• **What the task asks**:
Put every line of the entries below into a JSON list of strings, one string per line, skipping any blank lines.

• **Task inputs**:
──────────────────────────────
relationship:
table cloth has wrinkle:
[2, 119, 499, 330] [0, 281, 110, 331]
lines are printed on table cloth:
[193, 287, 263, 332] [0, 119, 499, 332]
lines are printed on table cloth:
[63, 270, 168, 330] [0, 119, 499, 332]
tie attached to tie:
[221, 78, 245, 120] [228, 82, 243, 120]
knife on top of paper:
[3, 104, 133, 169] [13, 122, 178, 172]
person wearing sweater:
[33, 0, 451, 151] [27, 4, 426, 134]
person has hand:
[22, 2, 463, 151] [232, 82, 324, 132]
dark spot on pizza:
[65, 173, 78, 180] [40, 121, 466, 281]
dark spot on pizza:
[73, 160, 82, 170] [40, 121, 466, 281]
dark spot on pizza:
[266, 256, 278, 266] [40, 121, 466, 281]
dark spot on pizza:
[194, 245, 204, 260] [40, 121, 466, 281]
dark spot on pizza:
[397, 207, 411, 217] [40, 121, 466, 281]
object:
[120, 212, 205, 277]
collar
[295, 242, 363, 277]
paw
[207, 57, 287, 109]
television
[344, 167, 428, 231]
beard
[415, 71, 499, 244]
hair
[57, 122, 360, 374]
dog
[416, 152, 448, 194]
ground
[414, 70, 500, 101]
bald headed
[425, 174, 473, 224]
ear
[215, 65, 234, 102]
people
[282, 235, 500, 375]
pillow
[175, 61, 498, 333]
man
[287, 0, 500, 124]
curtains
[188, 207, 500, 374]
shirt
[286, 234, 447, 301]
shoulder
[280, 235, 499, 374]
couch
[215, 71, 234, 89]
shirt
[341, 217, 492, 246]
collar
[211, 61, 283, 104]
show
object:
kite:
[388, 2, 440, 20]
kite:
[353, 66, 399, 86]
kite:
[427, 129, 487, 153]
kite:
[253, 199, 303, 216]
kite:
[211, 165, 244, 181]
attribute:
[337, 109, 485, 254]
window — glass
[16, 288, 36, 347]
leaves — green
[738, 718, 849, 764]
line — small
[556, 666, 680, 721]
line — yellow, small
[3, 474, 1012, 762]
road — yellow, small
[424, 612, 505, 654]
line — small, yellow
──────────────────────────────
• **Response area**:
[
  "relationship:",
  "table cloth has wrinkle:",
  "[2, 119, 499, 330] [0, 281, 110, 331]",
  "lines are printed on table cloth:",
  "[193, 287, 263, 332] [0, 119, 499, 332]",
  "lines are printed on table cloth:",
  "[63, 270, 168, 330] [0, 119, 499, 332]",
  "tie attached to tie:",
  "[221, 78, 245, 120] [228, 82, 243, 120]",
  "knife on top of paper:",
  "[3, 104, 133, 169] [13, 122, 178, 172]",
  "person wearing sweater:",
  "[33, 0, 451, 151] [27, 4, 426, 134]",
  "person has hand:",
  "[22, 2, 463, 151] [232, 82, 324, 132]",
  "dark spot on pizza:",
  "[65, 173, 78, 180] [40, 121, 466, 281]",
  "dark spot on pizza:",
  "[73, 160, 82, 170] [40, 121, 466, 281]",
  "dark spot on pizza:",
  "[266, 256, 278, 266] [40, 121, 466, 281]",
  "dark spot on pizza:",
  "[194, 245, 204, 260] [40, 121, 466, 281]",
  "dark spot on pizza:",
  "[397, 207, 411, 217] [40, 121, 466, 281]",
  "object:",
  "[120, 212, 205, 277]",
  "collar",
  "[295, 242, 363, 277]",
  "paw",
  "[207, 57, 287, 109]",
  "television",
  "[344, 167, 428, 231]",
  "beard",
  "[415, 71, 499, 244]",
  "hair",
  "[57, 122, 360, 374]",
  "dog",
  "[416, 152, 448, 194]",
  "ground",
  "[414, 70, 500, 101]",
  "bald headed",
  "[425, 174, 473, 224]",
  "ear",
  "[215, 65, 234, 102]",
  "people",
  "[282, 235, 500, 375]",
  "pillow",
  "[175, 61, 498, 333]",
  "man",
  "[287, 0, 500, 124]",
  "curtains",
  "[188, 207, 500, 374]",
  "shirt",
  "[286, 234, 447, 301]",
  "shoulder",
  "[280, 235, 499, 374]",
  "couch",
  "[215, 71, 234, 89]",
  "shirt",
  "[341, 217, 492, 246]",
  "collar",
  "[211, 61, 283, 104]",
  "show",
  "object:",
  "kite:",
  "[388, 2, 440, 20]",
  "kite:",
  "[353, 66, 399, 86]",
  "kite:",
  "[427, 129, 487, 153]",
  "kite:",
  "[253, 199, 303, 216]",
  "kite:",
  "[211, 165, 244, 181]",
  "attribute:",
  "[337, 109, 485, 254]",
  "window — glass",
  "[16, 288, 36, 347]",
  "leaves — green",
  "[738, 718, 849, 764]",
  "line — small",
  "[556, 666, 680, 721]",
  "line — yellow, small",
  "[3, 474, 1012, 762]",
  "road — yellow, small",
  "[424, 612, 505, 654]",
  "line — small, yellow"
]